(Saved data entries)
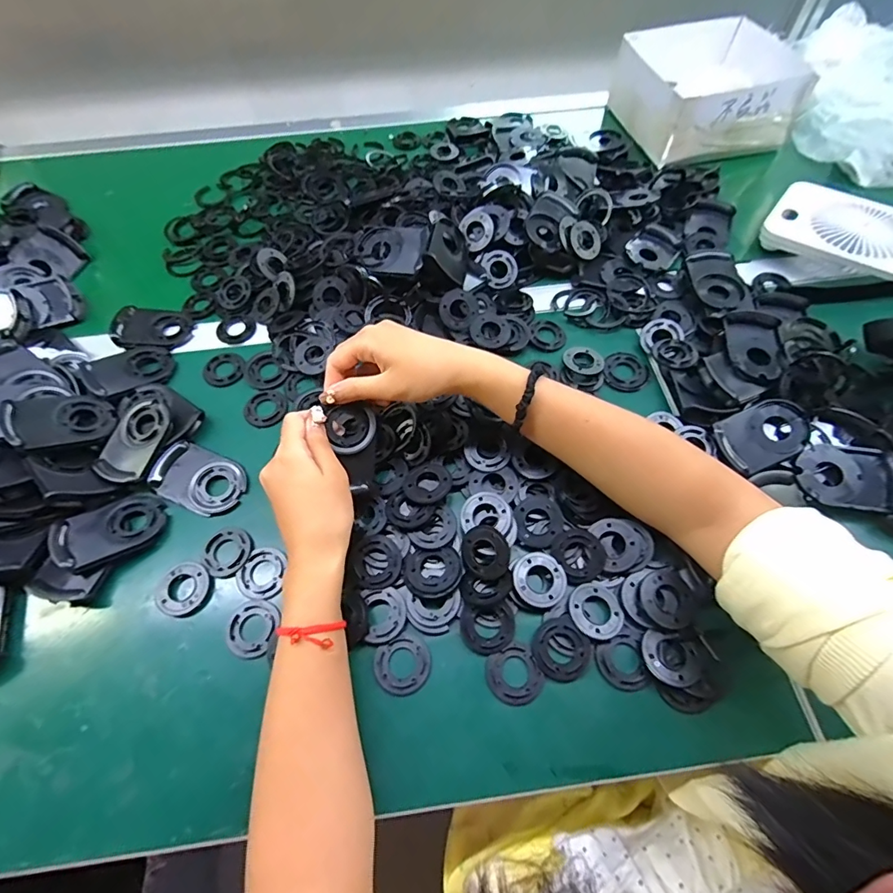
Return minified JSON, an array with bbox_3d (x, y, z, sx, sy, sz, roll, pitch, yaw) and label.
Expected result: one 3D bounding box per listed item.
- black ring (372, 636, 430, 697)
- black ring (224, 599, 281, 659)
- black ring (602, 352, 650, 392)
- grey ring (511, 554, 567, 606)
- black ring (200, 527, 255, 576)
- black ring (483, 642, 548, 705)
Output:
[{"bbox_3d":[-0.034,0.172,0.355,0.043,0.004,0.039,-23,63,-11],"label":"black ring"},{"bbox_3d":[-0.160,0.150,0.371,0.043,0.004,0.043,0,61,1],"label":"black ring"},{"bbox_3d":[0.196,-0.082,0.494,0.049,0.011,0.052,0,61,1],"label":"black ring"},{"bbox_3d":[0.078,0.112,0.378,0.044,0.006,0.043,0,61,1],"label":"grey ring"},{"bbox_3d":[-0.196,0.093,0.402,0.044,0.004,0.042,0,61,1],"label":"black ring"},{"bbox_3d":[0.053,0.178,0.351,0.041,0.005,0.041,0,61,1],"label":"black ring"}]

(Your objective) Your answer should be the lines above, from the line containing "Expected result: one" up to and including the line containing "- black ring (483, 642, 548, 705)", reproduced exactly and with nothing else.

(Written reply)
Expected result: one 3D bounding box per listed item.
- black ring (372, 636, 430, 697)
- black ring (224, 599, 281, 659)
- black ring (602, 352, 650, 392)
- grey ring (511, 554, 567, 606)
- black ring (200, 527, 255, 576)
- black ring (483, 642, 548, 705)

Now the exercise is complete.